That isn't to say that I don't think there shouldn't be neural OS's. But I do imagine them being something radically different. Do we really want them to mimic what we have now? Or is that not, in some vague way, more like a mind?
Regardless, I think this is really neat. I'm a big fan of doing things "just because" and "I wonder what would happen if". So I'm not trying to knock you down. I mean, I'm wrong about a lot of things haha
This essentially is the idea of Star Trek computers, where there were "neural gel packs" being programmed/primed for different purposes on the starship's systems.
Damn, I have to think about this more. Essentially you are building a holodeck computer, where the users interacting with it just describe roughly what they want and the computer just generates it - in human language being the primary interface.
Note: The Space is intended as a template, so please duplicate it and run with your own GPU for a better experience. (The default Space has only one worker.)
Recommended GPU: At least an L40, ideally an A100-large. (The original demo at neural-os.com used H100s.)
All code and models are self-contained in the huggingface space.
See my tweet for more details: https://x.com/yuntiandeng/status/1944802154314916331
However, I was able to click on a folder, it opened and looked fairly convincing. Only indicator that something was off - other than lag - was the at the bottom of the file browser, it mentioned how much diskspace was available: the first digit was clearly 6, the second was flickering and blurring between different numbers.
Pretty interesting idea though. What framerates should it run at? I felt I was getting <5fps.
Looks like the entire mucky internet will be fixed with just some careful prompting as soon as this thing runs efficiently!
More seriously, it would be fun - and probably instructive - to play with a system that consistently (shallowly) simulated that. A kind of oasis.
> imagine a Petrovich layer over another operating system, such as Microsoft Windows (TM). Every time Windows does something you don't like, you could punish it, and it would never do it again...
There is no underlying kernel, no function calls, no program execution, and no networking. Everything is purely visual and imagined by the neural model.

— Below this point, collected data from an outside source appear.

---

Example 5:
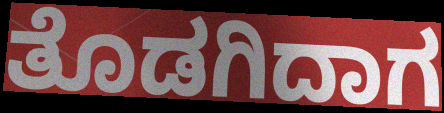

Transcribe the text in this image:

ತೊಡಗಿದಾಗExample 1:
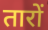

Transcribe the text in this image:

तारों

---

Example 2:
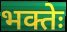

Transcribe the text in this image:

भक्तेः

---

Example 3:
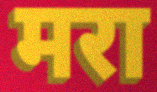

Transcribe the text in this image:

मरा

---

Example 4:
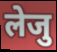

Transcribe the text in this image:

लेजु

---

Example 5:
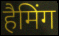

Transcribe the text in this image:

हैमिंगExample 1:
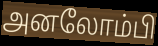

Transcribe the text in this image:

அனலோம்பி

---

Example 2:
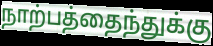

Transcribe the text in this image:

நாற்பத்தைந்துக்கு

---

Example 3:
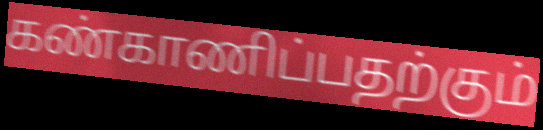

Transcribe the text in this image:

கண்காணிப்பதற்கும்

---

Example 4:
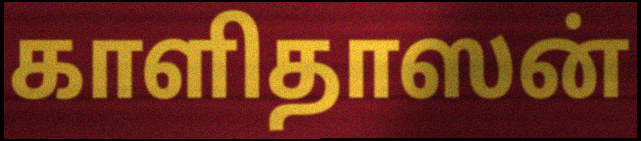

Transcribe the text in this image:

காளிதாஸன்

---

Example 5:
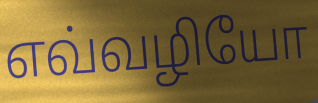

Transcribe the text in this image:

எவ்வழியோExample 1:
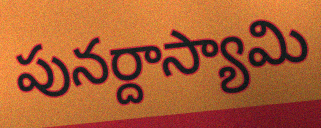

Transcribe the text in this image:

పునర్దాస్యామి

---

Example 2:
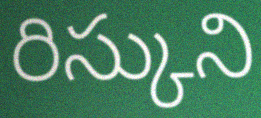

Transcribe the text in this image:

రిస్కుని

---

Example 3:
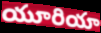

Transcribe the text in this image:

యూరియా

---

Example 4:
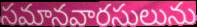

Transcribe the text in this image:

సమానవారసులును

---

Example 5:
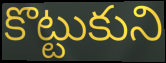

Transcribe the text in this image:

కొట్టుకుని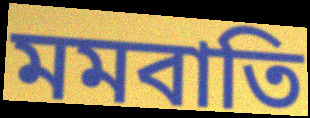
মমবাতি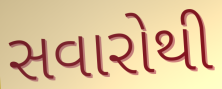
સવારોથીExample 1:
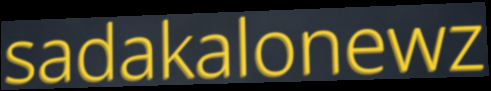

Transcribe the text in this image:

sadakalonewz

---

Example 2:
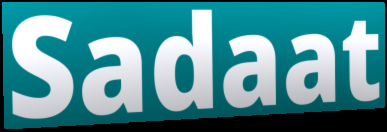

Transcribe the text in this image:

Sadaat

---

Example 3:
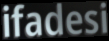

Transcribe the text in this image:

ifadesi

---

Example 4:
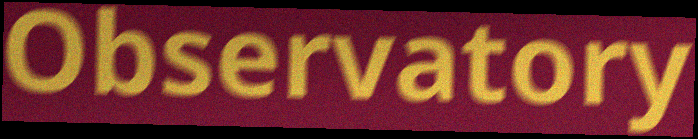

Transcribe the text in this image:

Observatory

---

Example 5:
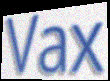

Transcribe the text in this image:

Vax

You can think of it as a safe, isolated container where nothing can actually run or cause harm, since no real code executes. It's essentially an interactive video simulation, conditioned entirely on user inputs.
The purpose of an OS is to manage the resources of the computer, CPU, RAM, devices, etc. This is simply a UI generated by an NN.

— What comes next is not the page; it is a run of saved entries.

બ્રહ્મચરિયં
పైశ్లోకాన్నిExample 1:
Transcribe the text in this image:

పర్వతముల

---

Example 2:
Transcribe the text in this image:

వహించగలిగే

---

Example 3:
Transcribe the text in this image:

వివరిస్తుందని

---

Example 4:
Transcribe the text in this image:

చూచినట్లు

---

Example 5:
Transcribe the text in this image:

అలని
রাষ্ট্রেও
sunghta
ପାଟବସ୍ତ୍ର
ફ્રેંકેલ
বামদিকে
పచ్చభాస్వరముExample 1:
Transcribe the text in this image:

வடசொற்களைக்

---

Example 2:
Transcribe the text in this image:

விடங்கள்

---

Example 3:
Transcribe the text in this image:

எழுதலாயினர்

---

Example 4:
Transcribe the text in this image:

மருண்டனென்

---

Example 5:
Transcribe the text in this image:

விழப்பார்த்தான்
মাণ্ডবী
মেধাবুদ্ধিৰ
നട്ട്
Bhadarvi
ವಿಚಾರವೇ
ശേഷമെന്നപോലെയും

Also, it isn't an OS in any way shape or form. It's just another slop video generator. It even tries to "simulate" the applications themselves. One can just run the application itself, instead of simulating it. Case in point: try going anywhere except google.com in the "browser".

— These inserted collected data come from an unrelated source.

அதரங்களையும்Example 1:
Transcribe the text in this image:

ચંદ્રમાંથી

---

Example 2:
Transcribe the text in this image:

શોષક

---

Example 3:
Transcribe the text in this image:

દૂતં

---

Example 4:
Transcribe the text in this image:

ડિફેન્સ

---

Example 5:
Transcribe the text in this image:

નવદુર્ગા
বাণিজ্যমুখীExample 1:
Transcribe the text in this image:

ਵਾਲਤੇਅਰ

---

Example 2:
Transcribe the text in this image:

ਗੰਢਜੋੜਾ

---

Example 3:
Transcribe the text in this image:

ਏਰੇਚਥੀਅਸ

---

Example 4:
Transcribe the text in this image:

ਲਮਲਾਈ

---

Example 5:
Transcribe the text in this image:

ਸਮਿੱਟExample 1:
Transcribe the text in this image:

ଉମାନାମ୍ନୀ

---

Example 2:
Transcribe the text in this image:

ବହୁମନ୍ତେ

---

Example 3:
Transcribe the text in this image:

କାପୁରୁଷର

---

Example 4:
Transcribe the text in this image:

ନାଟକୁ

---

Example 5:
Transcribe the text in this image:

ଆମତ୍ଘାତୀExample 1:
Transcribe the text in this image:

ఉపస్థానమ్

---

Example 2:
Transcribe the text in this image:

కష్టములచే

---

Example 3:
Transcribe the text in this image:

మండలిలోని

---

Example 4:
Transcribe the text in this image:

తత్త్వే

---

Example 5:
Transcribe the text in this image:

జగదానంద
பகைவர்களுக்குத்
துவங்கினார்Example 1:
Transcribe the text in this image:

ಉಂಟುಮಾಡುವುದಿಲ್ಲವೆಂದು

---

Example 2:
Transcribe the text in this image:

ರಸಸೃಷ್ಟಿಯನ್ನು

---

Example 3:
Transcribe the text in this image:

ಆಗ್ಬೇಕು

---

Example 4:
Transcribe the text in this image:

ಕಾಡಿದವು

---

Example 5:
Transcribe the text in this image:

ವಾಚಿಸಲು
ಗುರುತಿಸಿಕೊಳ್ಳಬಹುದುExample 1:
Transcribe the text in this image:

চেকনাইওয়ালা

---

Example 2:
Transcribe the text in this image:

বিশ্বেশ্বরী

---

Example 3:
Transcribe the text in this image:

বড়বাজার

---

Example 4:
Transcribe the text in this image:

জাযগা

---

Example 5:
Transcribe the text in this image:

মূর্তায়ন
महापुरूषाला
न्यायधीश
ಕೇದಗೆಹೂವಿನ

What problem is this trying to solve? And "to show how it might look" is not a valid answer, because it is designed to look like xfce4. It is not trying to generate a UI or something. And I can just run xfce4 in termux on my phone right now and be able to see exactly how it looks. How do you expect this to be a useful UI framework? Remember, the existing xfce4 works perfectly all the time, and this is just designed to (badly) simulate it only most of the time. What is the value proposition of something like this?
although i wasn't able to really use it due to lag